◆ **Task goal**: Exact copies of all the lines below are needed, without the pictures.

[Stored data entries]
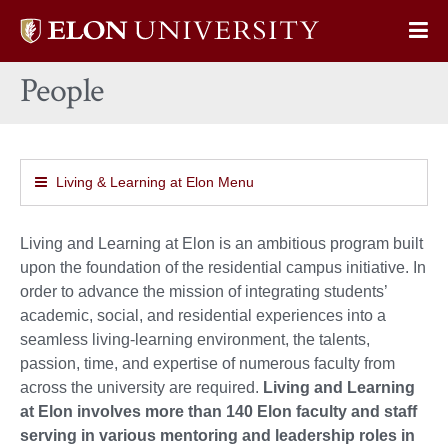
Elon
Op
University
Sit
home
People
Na
Living & Learning at Elon Menu
Living and Learning at Elon is an ambitious program built
upon the foundation of the residential campus initiative. In
order to advance the mission of integrating students’
academic, social, and residential experiences into a
seamless living-learning environment, the talents,
passion, time, and expertise of numerous faculty from
across the university are required.
Living and Learning
at Elon involves more than 140 Elon faculty and staff
serving in various mentoring and leadership roles in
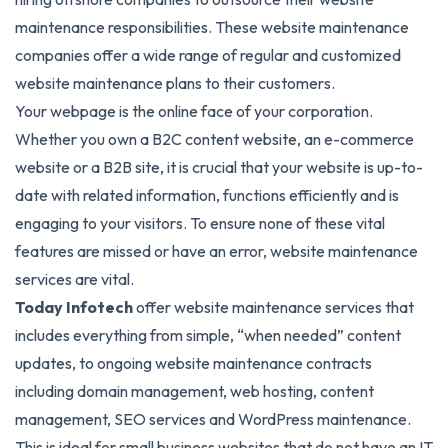
maintenance responsibilities. These website maintenance
companies offer a wide range of regular and customized
website maintenance plans to their customers.
Your webpage is the online face of your corporation.
Whether you own a B2C content website, an e-commerce
website or a B2B site, it is crucial that your website is up-to-
date with related information, functions efficiently and is
engaging to your visitors. To ensure none of these vital
features are missed or have an error, website maintenance
services are vital.
Today Infotech
offer website maintenance services that
includes everything from simple, “when needed” content
updates, to ongoing website maintenance contracts
including domain management, web hosting, content
management, SEO services and WordPress maintenance.
This is ideal for small business websites that do not have an IT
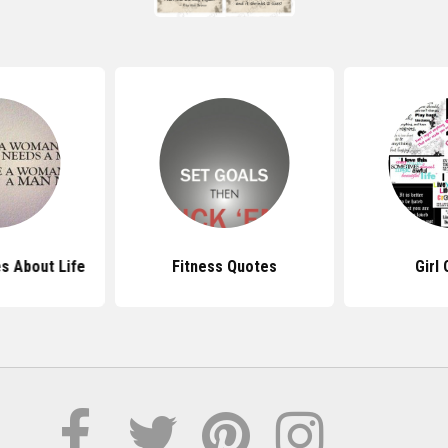
s About Life
Fitness Quotes
Girl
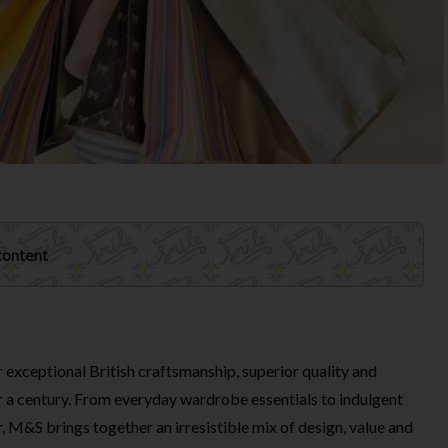
 content
exceptional British craftsmanship, superior quality and
er a century. From everyday wardrobe essentials to indulgent
, M&S brings together an irresistible mix of design, value and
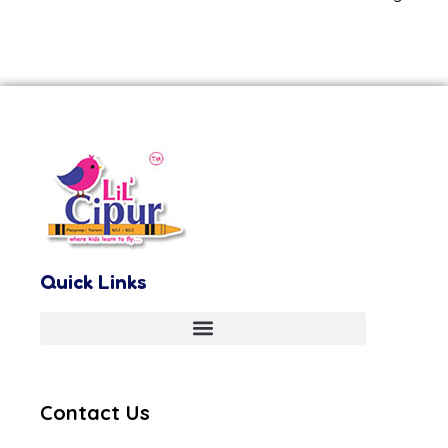
Quick Links
Contact Us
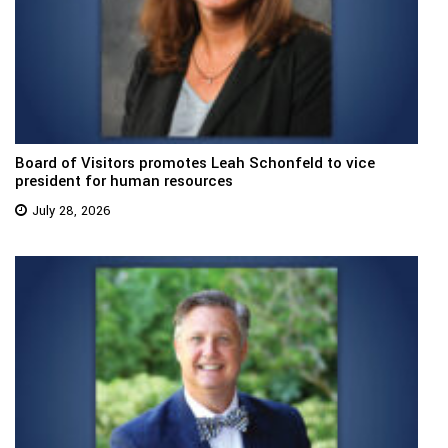
Board of Visitors promotes Leah Schonfeld to vice
president for human resources
July 28, 2026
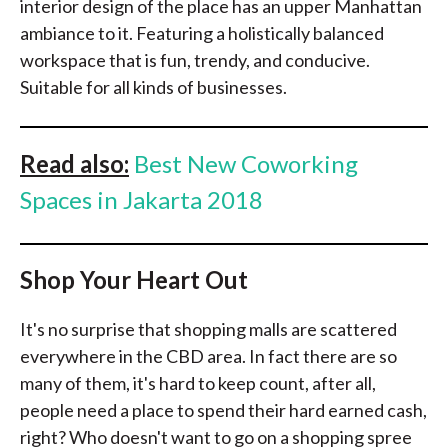
interior design of the place has an upper Manhattan
ambiance to it. Featuring a holistically balanced
workspace that is fun, trendy, and conducive.
Suitable for all kinds of businesses.
Read also:
Best New Coworking
Spaces in Jakarta 2018
Shop Your Heart Out
It's no surprise that shopping malls are scattered
everywhere in the CBD area. In fact there are so
many of them, it's hard to keep count, after all,
people need a place to spend their hard earned cash,
right? Who doesn't want to go on a shopping spree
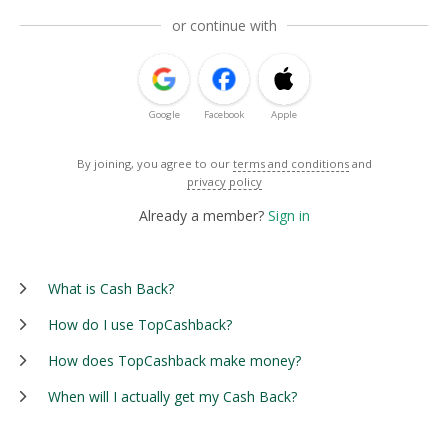
or continue with
Google
Facebook
Apple
By joining, you agree to our
terms and conditions
and
privacy policy
Already a member?
Sign in
What is Cash Back?
How do I use TopCashback?
How does TopCashback make money?
When will I actually get my Cash Back?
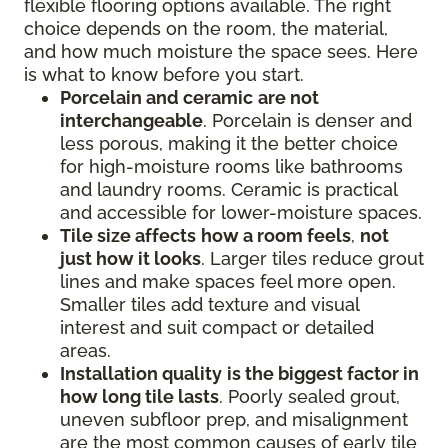
flexible flooring options available. The right
choice depends on the room, the material,
and how much moisture the space sees. Here
is what to know before you start.
Porcelain and ceramic
are not
interchangeable
. Porcelain is denser and
less porous, making it the better choice
for high-moisture rooms like bathrooms
and laundry rooms. Ceramic is practical
and accessible for lower-moisture spaces.
Tile size affects
how a room feels
,
not
just how it looks
. Larger tiles reduce grout
lines and make spaces feel more open.
Smaller tiles add texture and visual
interest and suit compact or detailed
areas.
Installation quality
is the biggest factor in
how long tile lasts
. Poorly sealed grout,
uneven subfloor prep, and misalignment
are the most common causes of early tile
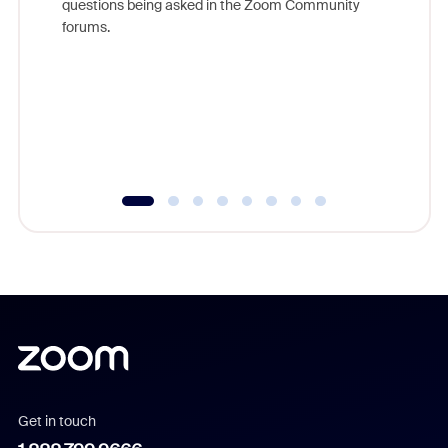
questions being asked in the Zoom Community
Zoom, fo
forums.
beyond l
cost of 
platform
overlook
experien
underutil
Get in touch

◆ **Expected answer**:
Elon
Op
University
Sit
home
People
Na
Living & Learning at Elon Menu
Living and Learning at Elon is an ambitious program built
upon the foundation of the residential campus initiative. In
order to advance the mission of integrating students’
academic, social, and residential experiences into a
seamless living-learning environment, the talents,
passion, time, and expertise of numerous faculty from
across the university are required.
Living and Learning
at Elon involves more than 140 Elon faculty and staff
serving in various mentoring and leadership roles in
maintenance responsibilities. These website maintenance
companies offer a wide range of regular and customized
website maintenance plans to their customers.
Your webpage is the online face of your corporation.
Whether you own a B2C content website, an e-commerce
website or a B2B site, it is crucial that your website is up-to-
date with related information, functions efficiently and is
engaging to your visitors. To ensure none of these vital
features are missed or have an error, website maintenance
services are vital.
Today Infotech
offer website maintenance services that
includes everything from simple, “when needed” content
updates, to ongoing website maintenance contracts
including domain management, web hosting, content
management, SEO services and WordPress maintenance.
This is ideal for small business websites that do not have an IT
s About Life
Fitness Quotes
Girl
 content
exceptional British craftsmanship, superior quality and
er a century. From everyday wardrobe essentials to indulgent
, M&S brings together an irresistible mix of design, value and
Quick Links
Contact Us
Board of Visitors promotes Leah Schonfeld to vice
president for human resources
July 28, 2026
interior design of the place has an upper Manhattan
ambiance to it. Featuring a holistically balanced
workspace that is fun, trendy, and conducive.
Suitable for all kinds of businesses.
Read also:
Best New Coworking
Spaces in Jakarta 2018
Shop Your Heart Out
It's no surprise that shopping malls are scattered
everywhere in the CBD area. In fact there are so
many of them, it's hard to keep count, after all,
people need a place to spend their hard earned cash,
right? Who doesn't want to go on a shopping spree
or continue with
Google
Facebook
Apple
By joining, you agree to our
terms and conditions
and
privacy policy
Already a member?
Sign in
What is Cash Back?
How do I use TopCashback?
How does TopCashback make money?
When will I actually get my Cash Back?
flexible flooring options available. The right
choice depends on the room, the material,
and how much moisture the space sees. Here
is what to know before you start.
Porcelain and ceramic
are not
interchangeable
. Porcelain is denser and
less porous, making it the better choice
for high-moisture rooms like bathrooms
and laundry rooms. Ceramic is practical
and accessible for lower-moisture spaces.
Tile size affects
how a room feels
,
not
just how it looks
. Larger tiles reduce grout
lines and make spaces feel more open.
Smaller tiles add texture and visual
interest and suit compact or detailed
areas.
Installation quality
is the biggest factor in
how long tile lasts
. Poorly sealed grout,
uneven subfloor prep, and misalignment
are the most common causes of early tile
questions being asked in the Zoom Community
Zoom, fo
forums.
beyond l
cost of 
platform
overlook
experien
underutil
Get in touch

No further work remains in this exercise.